COSA FARE | Prosegui il testo sui consultori di Nuoro, riprendendo subito dopo la sua ultima frase.

TESTO DELL'ESERCIZIO |
↓

Dunque attivare programmi di formazione su tematiche specifiche, nell’ambito degli obiettivi prioritari individuati, e definizione di “pacchetti formativi” con contenuti comuni e differenziati per le diverse professionalità coinvolte, rivolti ad operatori sanitari, al personale della scuola, agli studenti ed alle famiglie con la promozione e lo sviluppo di iniziative condivise di comunicazione istituzionale.
Sono seguite diversi interventi, molto interessanti da parte di alcune protagoniste dei movimenti femministi nuoresi degli anni '70, che hanno ricordato le lotte per rivendicare i diritti delle donne alle pari opportunità, all’autodeterminazione, alla maternità consapevole e alle libere scelte. Hanno anche ricordato che a Nuoro il primo Consultorio è stato aperto a metà degli anni '70 in Via Tola ad opera dei movimenti femministi, che si sono autofinanziati e che a lungo hanno garantito la gestione e l’erogazione di consulenze e servizi. Solo a fine anni settanta è stato Istituito il Consultorio familiare pubblico con sede in Viale Trieste, successivamente trasferito in Via Lamarmora e dal novembre del 2023 nella Casa di Comunità di via Demurtas.

↑

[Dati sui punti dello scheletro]

↓

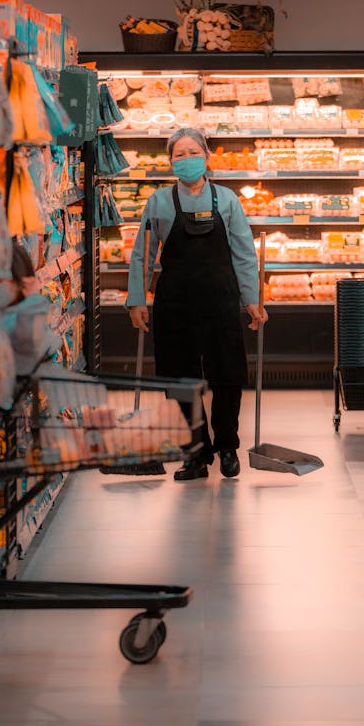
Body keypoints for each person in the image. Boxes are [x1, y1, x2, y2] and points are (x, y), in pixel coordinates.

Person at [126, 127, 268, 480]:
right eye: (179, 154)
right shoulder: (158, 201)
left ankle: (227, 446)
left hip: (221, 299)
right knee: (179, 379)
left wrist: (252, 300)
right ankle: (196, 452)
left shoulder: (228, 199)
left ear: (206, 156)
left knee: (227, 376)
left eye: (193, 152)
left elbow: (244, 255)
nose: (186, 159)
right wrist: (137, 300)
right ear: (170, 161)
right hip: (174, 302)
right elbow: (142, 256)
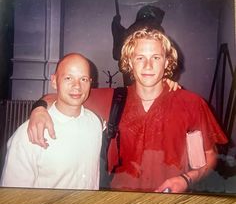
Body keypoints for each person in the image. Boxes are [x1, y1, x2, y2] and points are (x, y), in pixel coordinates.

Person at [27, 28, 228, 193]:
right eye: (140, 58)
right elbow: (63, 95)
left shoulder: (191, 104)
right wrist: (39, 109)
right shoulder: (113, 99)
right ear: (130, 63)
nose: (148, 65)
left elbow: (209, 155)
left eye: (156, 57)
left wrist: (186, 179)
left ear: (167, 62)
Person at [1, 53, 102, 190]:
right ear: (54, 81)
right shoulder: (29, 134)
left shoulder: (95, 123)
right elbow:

↑
↓

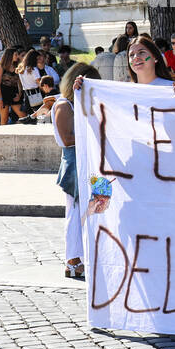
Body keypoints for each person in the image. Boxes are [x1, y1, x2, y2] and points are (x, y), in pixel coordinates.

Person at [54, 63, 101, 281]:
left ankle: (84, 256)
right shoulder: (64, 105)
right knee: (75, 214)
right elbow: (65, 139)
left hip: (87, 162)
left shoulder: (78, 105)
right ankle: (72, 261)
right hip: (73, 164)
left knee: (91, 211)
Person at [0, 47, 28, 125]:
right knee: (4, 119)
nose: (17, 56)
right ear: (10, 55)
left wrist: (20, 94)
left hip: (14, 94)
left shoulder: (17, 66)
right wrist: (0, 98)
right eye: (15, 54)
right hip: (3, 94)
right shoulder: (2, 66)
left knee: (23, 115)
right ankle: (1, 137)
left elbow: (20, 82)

↑

RISPOSTA |
Conclusioni
Il consultorio familiare, istituito nel 1975 per dare risposta alle esigenze delle giovani donne e dei movimenti femministi che rivendicavano libertà di scelta e di autodeterminazione, oggi, in una società che evolve, i diritti (umani) dei soggetti LGBTQ, delle coppie e dei figli di coppie omogenitoriali necessitano servizi e risposte (anche legislative) adeguate. Così come sono necessarie robusti interventi per prevenire contrastare violenza di genere, "revenge porn" e varie altre forme di violenza sessuale digitale. E i consultori familiari, servizi sociosanitari di prossimità multidisciplinari, gratuiti e diffusi nel territorio, potrebbero svolgere in modo adeguato tali ruoli.